* Material provided:
--- START ---

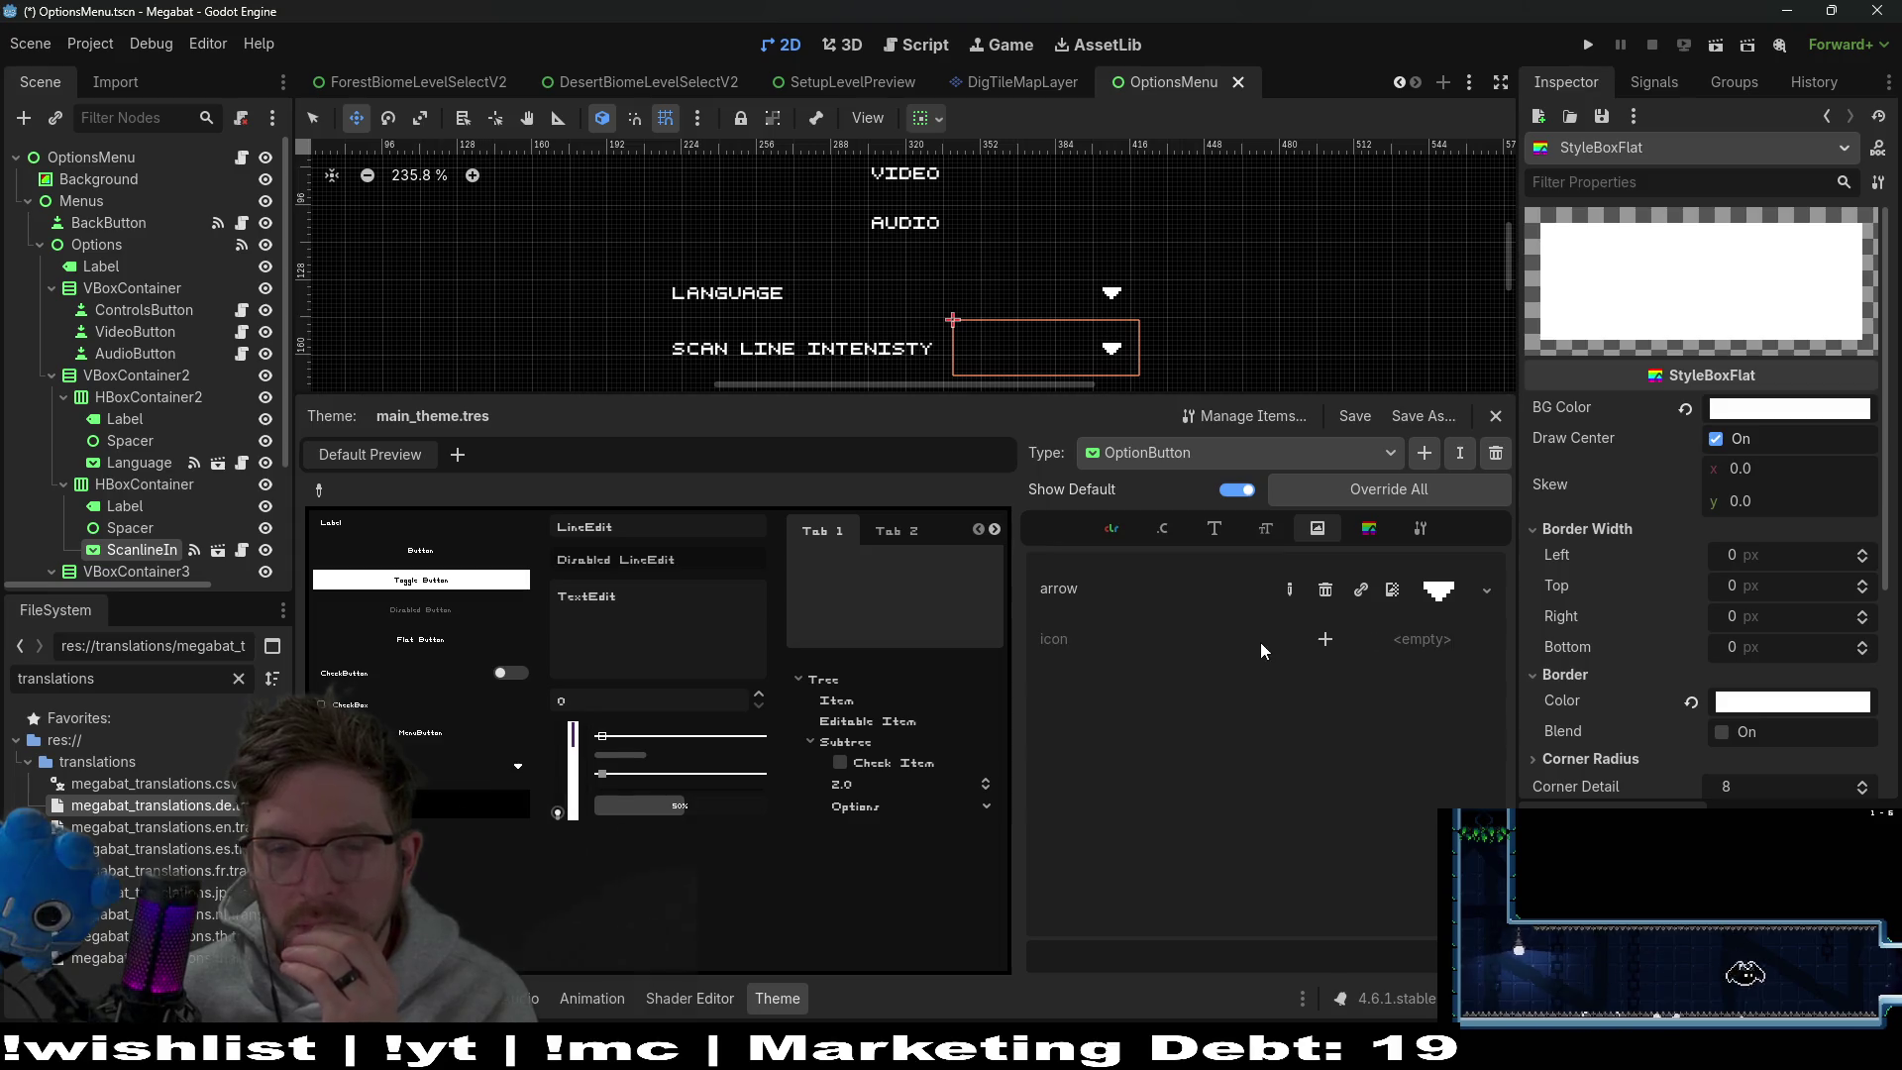
pyautogui.click(1368, 528)
pyautogui.click(1418, 530)
pyautogui.click(1369, 528)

--- END ---

* Problem requirements: Copy out all the data exactly, skipping the pictures.

* Solution to this exercise:
pyautogui.click(1368, 528)
pyautogui.click(1418, 530)
pyautogui.click(1369, 528)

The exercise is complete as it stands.